**Study questions**.
A: According to the passage on price movement, what is the first of the two things that can happen when aggressive orders arrive at a price?
B: Print the part of the passage on price movement that opens with the words containing "If you’ve absorbed" and closes with "make it concrete.".

**Passage to read**.
+ + + + +
Here’s a question that sounds simple but most traders have never actually answered: why does price move?
Not in the macro sense — not “because the Fed raised rates” or “because the news was bullish.” I mean at the tick level, in the actual mechanics of the market. What is the thing that happens that causes the number on your chart to change?
If you’ve absorbed what we covered in Chapters 1 and 2, you already have everything you need to answer it. Price moves because aggression runs out of liquidity to fill the orders. That’s it. That’s the whole answer. Everything you’ve ever seen on a chart — every trend, every reversal, every spike, every consolidation — is some version of that sentence playing out.
Let’s make it concrete.
When aggressive orders arrive at a price, one of exactly two things can happen. There is no third option.
The first is absorption. The shelf at the current price has enough liquidity on it to fill all of the incoming aggression. The transaction completes, everyone gets filled, and the best available price doesn’t change. The shelf is lighter than it was — some of those limit orders got filled and are gone — but there’s still enough left that the next aggressive order arriving will also find something to fill against. Price stays put.
+ + + + +
**Information provided**.
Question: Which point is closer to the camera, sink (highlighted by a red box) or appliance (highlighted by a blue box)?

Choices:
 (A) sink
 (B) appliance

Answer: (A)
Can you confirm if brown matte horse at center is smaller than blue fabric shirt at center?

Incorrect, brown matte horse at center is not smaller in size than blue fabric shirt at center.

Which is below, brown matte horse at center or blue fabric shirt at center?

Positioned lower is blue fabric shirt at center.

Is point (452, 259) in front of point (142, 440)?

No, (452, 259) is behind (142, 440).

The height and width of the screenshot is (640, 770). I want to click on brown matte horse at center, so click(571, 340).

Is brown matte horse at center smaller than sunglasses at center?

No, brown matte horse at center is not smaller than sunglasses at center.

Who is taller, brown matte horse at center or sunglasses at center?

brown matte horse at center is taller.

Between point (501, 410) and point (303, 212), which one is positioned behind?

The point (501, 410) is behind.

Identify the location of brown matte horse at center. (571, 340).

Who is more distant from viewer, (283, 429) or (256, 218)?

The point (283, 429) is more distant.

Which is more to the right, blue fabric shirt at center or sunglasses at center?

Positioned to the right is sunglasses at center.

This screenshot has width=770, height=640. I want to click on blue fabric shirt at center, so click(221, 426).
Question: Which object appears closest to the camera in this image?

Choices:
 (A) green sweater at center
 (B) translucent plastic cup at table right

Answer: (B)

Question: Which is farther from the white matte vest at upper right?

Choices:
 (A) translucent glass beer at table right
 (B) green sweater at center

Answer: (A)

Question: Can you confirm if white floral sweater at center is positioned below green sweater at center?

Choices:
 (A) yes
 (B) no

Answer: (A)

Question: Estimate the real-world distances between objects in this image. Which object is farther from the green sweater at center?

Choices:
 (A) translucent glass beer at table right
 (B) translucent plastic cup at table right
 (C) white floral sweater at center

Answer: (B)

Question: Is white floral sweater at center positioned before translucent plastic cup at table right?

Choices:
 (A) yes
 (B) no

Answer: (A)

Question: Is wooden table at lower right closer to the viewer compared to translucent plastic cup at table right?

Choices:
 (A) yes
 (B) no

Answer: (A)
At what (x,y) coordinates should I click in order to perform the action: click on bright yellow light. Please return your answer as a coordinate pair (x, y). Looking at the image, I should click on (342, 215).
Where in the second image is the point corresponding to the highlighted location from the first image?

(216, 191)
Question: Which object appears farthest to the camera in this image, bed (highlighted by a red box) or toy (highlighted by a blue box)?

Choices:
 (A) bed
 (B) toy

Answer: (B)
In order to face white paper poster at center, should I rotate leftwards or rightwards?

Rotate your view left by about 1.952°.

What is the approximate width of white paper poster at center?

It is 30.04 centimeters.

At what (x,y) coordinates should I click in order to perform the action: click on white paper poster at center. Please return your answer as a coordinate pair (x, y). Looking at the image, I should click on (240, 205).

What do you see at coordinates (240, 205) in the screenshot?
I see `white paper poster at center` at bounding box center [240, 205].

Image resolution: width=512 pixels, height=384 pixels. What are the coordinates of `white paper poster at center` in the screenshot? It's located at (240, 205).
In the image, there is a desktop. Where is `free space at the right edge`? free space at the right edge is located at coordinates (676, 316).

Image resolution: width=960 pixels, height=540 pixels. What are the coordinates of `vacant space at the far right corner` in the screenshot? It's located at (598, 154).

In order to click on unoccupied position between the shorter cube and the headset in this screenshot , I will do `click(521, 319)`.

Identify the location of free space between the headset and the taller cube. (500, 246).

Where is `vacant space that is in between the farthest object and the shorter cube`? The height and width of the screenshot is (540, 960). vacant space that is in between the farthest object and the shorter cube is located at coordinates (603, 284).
+ + + + +
**Answers below**.
A: Absorption.

B:
If you’ve absorbed what we covered in Chapters 1 and 2, you already have everything you need to answer it. Price moves because aggression runs out of liquidity to fill the orders. That’s it. That’s the whole answer. Everything you’ve ever seen on a chart — every trend, every reversal, every spike, every consolidation — is some version of that sentence playing out.
Let’s make it concrete.